Eigenvalues of sums of almost commuting Hermitian matrices I am considering $n \times n$ Hermitian matrices $A, B,$ and $C$ such that $A + B = C$ and with eigenvalues $a_{i}$, $b_{i}$, $c_{i}$ ordered so that $a_{1} \geq a_{2} \geq \cdots \geq a_{n}$ etc... I think (from the spectral theorem) that if $A$ and $B$ commute then they are simultaneously diagonalisable and that each eigenvalue of $C$ should equal to a sum of eigenvalues of the summands, in particular $c_{1} = a_{1} + b_{1}$ and $c_{n} = a_{n} + b_{n}$. From Weyl's inequality I also have that for $c_{1} \leq a_{1} + b_{1}$ and $c_{n} \geq a_{n} + b_{n}$ (with equality in the case that $A$ and $B$ commute as mentioned above). I've been reading a bit about "almost commuting" Hermitian matrices (in the sense that the (Frobenius) norm of the commutator of $A$ and $B$ is small) and have seen that if $A$ and $B$ almost commute than they are "almost simultaneously diagonalisable". Does this mean that if $A$ and $B$ almost commute then $c_{1} \approx a_{1} + b_{1}$ and $c_{n} \approx a_{n} + b_{n}$. Could anyone point me towards more information on this, and potentially if there are any bounds on the error of approximating the maximum/minimum eigenvalues of a sum of almost-commuting Hermitian matrices ($C$) as the sum of the maximum/minimum eigenvalues of the two matrices ($A$ and $B$), as described above.
 A: I think that other assumptions are needed before progress can be made. My concern is the following example. Take symmetric $n$-by-$n$ matrices $A$ and $B$ that are far from commuting in the relative sense, i.e.,
$$ \frac{\|AB-BA\|_F}{\|A\|_F \|B\|_F} $$
cannot be regarded as small.
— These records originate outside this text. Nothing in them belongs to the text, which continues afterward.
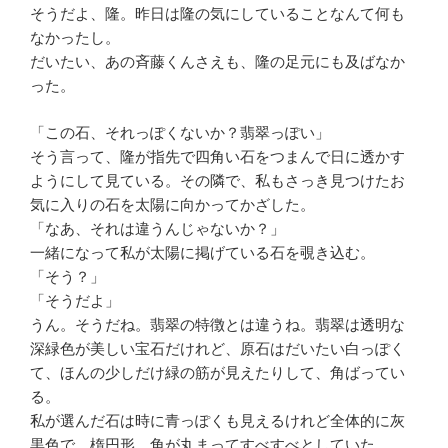
そうだよ、隆。昨日は隆の気にしていることなんて何も
なかったし。
だいたい、あの斉藤くんさえも、隆の足元にも及ばなか
った。
「この石、それっぽくないか？翡翠っぽい」
そう言って、隆が指先で四角い石をつまんで日に透かす
ようにして見ている。その隣で、私もさっき見つけたお
気に入りの石を太陽に向かってかざした。
「なあ、それは違うんじゃないか？」
一緒になって私が太陽に掲げている石を覗き込む。
「そう？」
「そうだよ」
うん。そうだね。翡翠の特徴とは違うね。翡翠は透明な
深緑色が美しい宝石だけれど、原石はだいたい白っぽく
て、ほんの少しだけ緑の筋が見えたりして、角ばってい
る。
私が選んだ石は時に青っぽくも見えるけれど全体的に灰
黒色で、楕円形。角が丸まってすべすべとしていた。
We now build slightly larger matrices $A'$ and $B'$ through the simple formulas
$$ A' = \begin{bmatrix} t &  \\  & A \end{bmatrix}, \quad B' = \begin{bmatrix} t &  \\  & B \end{bmatrix}$$
Here $t$ is a just a real number, so we have merely added a row and a column to $A$ and $B$. However, as $t$ tends to infinity, $A'$ and $B'$ will eventually be accepted as commuting in the relative sense, because $$\|A'B' - B'A'\|_F = \|AB-BA\|_F$$ and $$\|A'\|_F^2 = t^2 + \|A\|_F^2, \quad \|B'\|_F^2 = t^2 + \|B\|_F^2.$$ However, while the largest eigenvalue of $C' = A'+B'$ will equal 2t for $t$ sufficiently large, the remaining eigenvalues of $C'$ will eventually equal the eigenvalues of $A + B$. Since $A$ and $B$ are far from commuting, I think that additional assumptions are needed before progress can be made.